Sprache ist der Schlüssel zu schulischem Erfolg, Teilhabe und Bildung.
An der Gesamtschule Fröndenberg verstehen wir Sprachbildung daher als durchgängige Aufgabe aller Fächer und aller pädagogischen Mitarbeitenden.

Unsere Schülerinnen und Schüler bringen unterschiedliche sprachliche Voraussetzungen mit – Mehrsprachigkeit, verschiedene Bildungserfahrungen sowie unterschiedliche Lese- und Schreibkompetenzen. Diese Vielfalt begreifen wir als Chance und gestalten Unterricht und Förderung entsprechend.

  • Sprache ist Medium des Lernens in allen Fächern
  • Jedes Fach trägt Verantwortung für den Aufbau von Bildungs- und Fachsprache
  • Sprachliche Förderung erfolgt präventiv, integrativ und bedarfsorientiert
  • Mehrsprachigkeit wird wertgeschätzt und als Ressource genutzt

Sprachbildung ist fest in unseren schulischen Strukturen, Curricula und Unterrichtsprinzipien verankert.

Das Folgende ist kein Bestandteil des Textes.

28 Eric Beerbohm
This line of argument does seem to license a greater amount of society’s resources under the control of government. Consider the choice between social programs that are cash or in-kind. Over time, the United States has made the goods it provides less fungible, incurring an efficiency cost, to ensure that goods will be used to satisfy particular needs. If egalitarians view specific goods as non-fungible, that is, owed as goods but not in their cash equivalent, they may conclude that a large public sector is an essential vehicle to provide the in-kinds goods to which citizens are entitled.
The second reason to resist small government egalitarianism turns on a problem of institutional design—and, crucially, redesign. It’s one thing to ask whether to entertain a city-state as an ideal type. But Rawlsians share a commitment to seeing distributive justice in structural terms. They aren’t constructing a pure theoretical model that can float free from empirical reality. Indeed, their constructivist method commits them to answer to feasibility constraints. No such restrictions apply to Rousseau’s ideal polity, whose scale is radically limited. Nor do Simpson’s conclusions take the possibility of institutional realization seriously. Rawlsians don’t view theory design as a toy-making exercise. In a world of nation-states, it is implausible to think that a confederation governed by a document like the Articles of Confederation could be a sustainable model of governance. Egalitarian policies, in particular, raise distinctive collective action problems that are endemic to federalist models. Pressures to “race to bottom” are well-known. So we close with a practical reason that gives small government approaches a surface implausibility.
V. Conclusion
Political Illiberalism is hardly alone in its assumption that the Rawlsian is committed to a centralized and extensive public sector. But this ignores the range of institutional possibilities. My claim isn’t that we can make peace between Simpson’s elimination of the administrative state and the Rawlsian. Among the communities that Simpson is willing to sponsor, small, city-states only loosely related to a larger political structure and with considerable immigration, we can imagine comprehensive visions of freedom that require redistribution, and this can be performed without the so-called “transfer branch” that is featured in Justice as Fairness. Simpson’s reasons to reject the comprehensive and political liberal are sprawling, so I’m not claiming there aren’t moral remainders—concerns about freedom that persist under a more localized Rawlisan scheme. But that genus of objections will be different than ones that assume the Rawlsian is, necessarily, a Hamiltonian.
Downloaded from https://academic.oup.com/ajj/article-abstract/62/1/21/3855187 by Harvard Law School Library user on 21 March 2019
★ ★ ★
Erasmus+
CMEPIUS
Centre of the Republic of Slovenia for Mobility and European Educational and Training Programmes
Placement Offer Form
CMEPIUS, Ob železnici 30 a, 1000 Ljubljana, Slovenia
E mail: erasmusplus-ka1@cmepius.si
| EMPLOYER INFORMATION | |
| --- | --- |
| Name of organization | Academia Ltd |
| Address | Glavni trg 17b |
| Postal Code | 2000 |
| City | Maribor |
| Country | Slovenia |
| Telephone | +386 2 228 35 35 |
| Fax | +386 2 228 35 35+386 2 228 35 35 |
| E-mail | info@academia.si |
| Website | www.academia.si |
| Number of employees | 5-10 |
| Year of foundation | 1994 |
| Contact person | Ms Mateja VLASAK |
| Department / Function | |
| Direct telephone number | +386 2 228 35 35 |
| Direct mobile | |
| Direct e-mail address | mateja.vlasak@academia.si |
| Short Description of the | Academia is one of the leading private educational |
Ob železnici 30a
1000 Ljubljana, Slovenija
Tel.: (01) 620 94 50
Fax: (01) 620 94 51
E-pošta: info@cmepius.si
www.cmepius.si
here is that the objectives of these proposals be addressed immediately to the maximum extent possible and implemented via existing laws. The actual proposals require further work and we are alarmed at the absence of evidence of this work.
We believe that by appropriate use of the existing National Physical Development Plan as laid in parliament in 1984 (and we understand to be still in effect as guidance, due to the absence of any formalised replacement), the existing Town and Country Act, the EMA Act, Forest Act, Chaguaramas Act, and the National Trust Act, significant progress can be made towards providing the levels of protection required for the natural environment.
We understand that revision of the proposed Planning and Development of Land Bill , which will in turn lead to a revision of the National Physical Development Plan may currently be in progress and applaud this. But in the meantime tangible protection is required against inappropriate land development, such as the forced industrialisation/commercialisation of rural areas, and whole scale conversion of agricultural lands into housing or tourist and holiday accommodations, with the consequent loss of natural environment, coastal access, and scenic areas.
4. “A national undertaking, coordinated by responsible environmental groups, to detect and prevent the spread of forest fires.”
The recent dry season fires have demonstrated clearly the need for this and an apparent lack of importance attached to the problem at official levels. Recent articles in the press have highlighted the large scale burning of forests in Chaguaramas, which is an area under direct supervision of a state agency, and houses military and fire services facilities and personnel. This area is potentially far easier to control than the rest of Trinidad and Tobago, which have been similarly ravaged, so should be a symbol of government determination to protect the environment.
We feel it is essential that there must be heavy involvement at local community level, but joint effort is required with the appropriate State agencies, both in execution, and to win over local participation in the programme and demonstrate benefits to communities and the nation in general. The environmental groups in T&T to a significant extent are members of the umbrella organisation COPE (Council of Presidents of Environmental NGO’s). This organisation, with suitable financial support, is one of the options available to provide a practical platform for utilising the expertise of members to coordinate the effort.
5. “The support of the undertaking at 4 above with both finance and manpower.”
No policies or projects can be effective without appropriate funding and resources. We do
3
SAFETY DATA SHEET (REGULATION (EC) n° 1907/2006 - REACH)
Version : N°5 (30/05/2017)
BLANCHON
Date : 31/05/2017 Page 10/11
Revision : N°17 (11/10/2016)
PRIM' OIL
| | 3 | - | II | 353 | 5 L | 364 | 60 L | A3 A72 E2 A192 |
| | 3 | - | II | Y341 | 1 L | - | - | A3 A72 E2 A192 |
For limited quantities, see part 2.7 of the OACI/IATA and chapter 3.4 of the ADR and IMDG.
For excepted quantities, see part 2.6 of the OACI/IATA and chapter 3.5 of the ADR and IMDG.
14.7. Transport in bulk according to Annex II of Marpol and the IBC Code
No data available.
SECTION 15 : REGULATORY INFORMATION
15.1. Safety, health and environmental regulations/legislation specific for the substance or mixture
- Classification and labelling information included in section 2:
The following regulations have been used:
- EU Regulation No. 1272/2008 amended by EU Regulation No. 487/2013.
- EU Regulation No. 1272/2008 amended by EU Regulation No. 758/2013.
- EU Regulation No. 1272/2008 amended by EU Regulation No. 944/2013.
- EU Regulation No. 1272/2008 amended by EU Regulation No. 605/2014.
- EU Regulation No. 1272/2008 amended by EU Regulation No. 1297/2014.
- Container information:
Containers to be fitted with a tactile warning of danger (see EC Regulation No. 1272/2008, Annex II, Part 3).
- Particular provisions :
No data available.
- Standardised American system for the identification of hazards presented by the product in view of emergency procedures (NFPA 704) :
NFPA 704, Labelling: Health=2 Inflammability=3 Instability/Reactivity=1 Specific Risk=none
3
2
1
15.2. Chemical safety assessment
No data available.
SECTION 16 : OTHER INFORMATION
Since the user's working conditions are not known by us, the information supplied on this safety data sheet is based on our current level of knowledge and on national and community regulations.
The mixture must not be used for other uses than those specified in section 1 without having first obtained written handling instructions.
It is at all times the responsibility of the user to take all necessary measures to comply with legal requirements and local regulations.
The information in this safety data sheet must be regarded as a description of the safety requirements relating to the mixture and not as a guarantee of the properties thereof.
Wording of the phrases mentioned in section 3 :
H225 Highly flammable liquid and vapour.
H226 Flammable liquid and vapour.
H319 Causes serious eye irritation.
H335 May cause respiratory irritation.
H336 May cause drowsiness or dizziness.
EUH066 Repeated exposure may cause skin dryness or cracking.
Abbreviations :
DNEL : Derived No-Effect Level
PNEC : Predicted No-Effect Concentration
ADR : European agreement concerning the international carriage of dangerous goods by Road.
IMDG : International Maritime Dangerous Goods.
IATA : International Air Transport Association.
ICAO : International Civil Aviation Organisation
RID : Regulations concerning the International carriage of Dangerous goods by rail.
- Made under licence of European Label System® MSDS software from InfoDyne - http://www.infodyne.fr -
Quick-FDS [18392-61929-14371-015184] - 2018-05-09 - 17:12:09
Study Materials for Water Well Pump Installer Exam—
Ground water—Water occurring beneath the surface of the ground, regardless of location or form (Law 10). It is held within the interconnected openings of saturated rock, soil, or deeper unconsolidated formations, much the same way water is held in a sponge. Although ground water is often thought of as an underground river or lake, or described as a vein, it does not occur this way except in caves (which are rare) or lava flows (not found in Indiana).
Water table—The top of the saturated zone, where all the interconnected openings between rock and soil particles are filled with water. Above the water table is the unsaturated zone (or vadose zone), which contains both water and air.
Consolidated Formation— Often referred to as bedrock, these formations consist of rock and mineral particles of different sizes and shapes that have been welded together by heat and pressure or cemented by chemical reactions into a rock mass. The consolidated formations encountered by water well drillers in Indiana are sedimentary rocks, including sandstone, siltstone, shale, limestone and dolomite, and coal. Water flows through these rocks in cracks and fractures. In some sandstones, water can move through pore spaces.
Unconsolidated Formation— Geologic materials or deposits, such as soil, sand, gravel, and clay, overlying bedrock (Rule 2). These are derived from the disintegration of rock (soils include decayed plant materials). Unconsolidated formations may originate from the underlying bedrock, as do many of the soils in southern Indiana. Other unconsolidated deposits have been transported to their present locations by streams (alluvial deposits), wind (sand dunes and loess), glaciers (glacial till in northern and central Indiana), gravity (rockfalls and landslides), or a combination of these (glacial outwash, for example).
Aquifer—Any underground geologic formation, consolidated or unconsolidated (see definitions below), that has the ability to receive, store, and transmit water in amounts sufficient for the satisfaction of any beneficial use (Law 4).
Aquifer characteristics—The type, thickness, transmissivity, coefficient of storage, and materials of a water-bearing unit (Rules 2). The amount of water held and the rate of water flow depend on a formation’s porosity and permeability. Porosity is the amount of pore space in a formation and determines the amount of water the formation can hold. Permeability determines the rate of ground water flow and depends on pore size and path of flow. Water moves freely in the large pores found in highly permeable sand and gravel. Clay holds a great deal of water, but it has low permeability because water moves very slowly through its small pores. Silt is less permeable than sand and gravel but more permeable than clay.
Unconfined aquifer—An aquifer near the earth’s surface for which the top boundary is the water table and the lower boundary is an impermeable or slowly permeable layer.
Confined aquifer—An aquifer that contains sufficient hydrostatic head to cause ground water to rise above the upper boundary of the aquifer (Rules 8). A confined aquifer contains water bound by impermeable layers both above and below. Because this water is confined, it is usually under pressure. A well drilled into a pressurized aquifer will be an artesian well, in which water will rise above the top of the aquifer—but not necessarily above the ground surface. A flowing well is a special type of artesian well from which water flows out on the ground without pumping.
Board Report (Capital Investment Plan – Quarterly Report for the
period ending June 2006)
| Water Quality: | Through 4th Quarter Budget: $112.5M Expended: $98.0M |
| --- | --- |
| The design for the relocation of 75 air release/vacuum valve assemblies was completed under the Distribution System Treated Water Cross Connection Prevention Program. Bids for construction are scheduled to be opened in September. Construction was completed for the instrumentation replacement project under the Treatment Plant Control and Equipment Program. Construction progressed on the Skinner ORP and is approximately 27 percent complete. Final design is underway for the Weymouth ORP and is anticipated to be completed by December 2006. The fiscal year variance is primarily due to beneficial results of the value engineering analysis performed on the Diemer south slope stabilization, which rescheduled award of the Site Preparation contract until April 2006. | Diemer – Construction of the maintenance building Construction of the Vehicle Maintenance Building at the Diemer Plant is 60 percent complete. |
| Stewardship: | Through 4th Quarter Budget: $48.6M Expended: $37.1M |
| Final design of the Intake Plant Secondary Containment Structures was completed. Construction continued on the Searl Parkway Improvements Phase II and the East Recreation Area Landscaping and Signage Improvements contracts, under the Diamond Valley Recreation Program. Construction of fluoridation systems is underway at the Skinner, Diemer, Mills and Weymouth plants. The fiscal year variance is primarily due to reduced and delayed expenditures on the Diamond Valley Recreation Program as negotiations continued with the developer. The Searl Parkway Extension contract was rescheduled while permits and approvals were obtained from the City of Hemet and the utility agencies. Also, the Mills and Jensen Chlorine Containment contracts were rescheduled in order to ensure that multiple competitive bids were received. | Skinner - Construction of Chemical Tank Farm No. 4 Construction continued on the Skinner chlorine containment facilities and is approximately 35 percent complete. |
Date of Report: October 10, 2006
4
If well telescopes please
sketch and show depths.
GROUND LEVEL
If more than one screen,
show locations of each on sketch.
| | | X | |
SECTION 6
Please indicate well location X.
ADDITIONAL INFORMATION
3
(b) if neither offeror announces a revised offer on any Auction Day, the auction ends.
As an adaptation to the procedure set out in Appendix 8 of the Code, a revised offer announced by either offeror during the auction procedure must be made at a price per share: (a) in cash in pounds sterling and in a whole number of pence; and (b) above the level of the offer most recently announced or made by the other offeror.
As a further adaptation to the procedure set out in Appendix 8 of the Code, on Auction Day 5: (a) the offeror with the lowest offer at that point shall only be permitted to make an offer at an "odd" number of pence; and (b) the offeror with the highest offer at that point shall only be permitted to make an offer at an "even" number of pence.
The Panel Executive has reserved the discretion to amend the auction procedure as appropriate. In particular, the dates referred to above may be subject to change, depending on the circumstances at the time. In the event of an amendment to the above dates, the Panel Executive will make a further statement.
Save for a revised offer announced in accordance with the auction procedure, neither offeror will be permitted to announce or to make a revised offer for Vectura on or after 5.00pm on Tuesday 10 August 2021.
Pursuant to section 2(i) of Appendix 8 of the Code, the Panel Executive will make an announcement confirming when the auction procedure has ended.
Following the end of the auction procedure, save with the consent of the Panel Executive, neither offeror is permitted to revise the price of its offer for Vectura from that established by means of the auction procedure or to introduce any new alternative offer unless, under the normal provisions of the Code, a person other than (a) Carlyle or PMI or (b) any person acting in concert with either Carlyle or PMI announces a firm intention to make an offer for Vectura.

  • Sprachsensibler Unterricht in allen Jahrgängen und Fächern
  • Bewusster Umgang mit Alltags-, Bildungs- und Fachsprache
  • Berücksichtigung individueller Sprachstände bei Planung und Bewertung
  • Passgenaue Förderung bei sprachlichen Schwierigkeiten
  • Transparente Zusammenarbeit zwischen Lehrkräften, Schüler*innen und Eltern

Diagnostik als Grundlage

Sprachliche Lernstände werden regelmäßig erhoben, um Unterricht und Förderung passgenau zu gestalten.
Dazu zählen:

  • Sprachstandserhebungen im Bereich Deutsch als Zweitsprache (DaZ / Go-in)
  • Diagnostik und Förderplanung bei Lese-Rechtschreib-Schwierigkeiten (LRS)
  • Nutzung von VERA 8 als diagnostisches Instrument zur Unterrichtsentwicklung

Sprachsensibler Unterricht

Sprachbildung ist fester Bestandteil des Unterrichts in allen Fächern. Lehrkräfte:

  • formulieren neben fachlichen auch sprachliche Lernziele
  • unterscheiden bewusst zwischen Alltags-, Bildungs- und Fachsprache
  • unterstützen das Lernen durch Satzmuster, Wortlisten, Visualisierungen und strukturierte Hilfen
  • fördern aktives Sprechen, Schreiben, Lesen und Zuhören
  • greifen Fehler unterstützend auf und nutzen sie als Lernchancen

Sprachliche Unterstützung des Fachlernens

Der Unterricht bietet vielfältige Sprechanlässe und Schreibgelegenheiten.
Durch kooperative Lernformen, offene Aufgabenformate und klar formulierte Anforderungen werden die Schülerinnen und Schüler schrittweise zu einer sicheren fachsprachlichen Ausdrucksfähigkeit geführt.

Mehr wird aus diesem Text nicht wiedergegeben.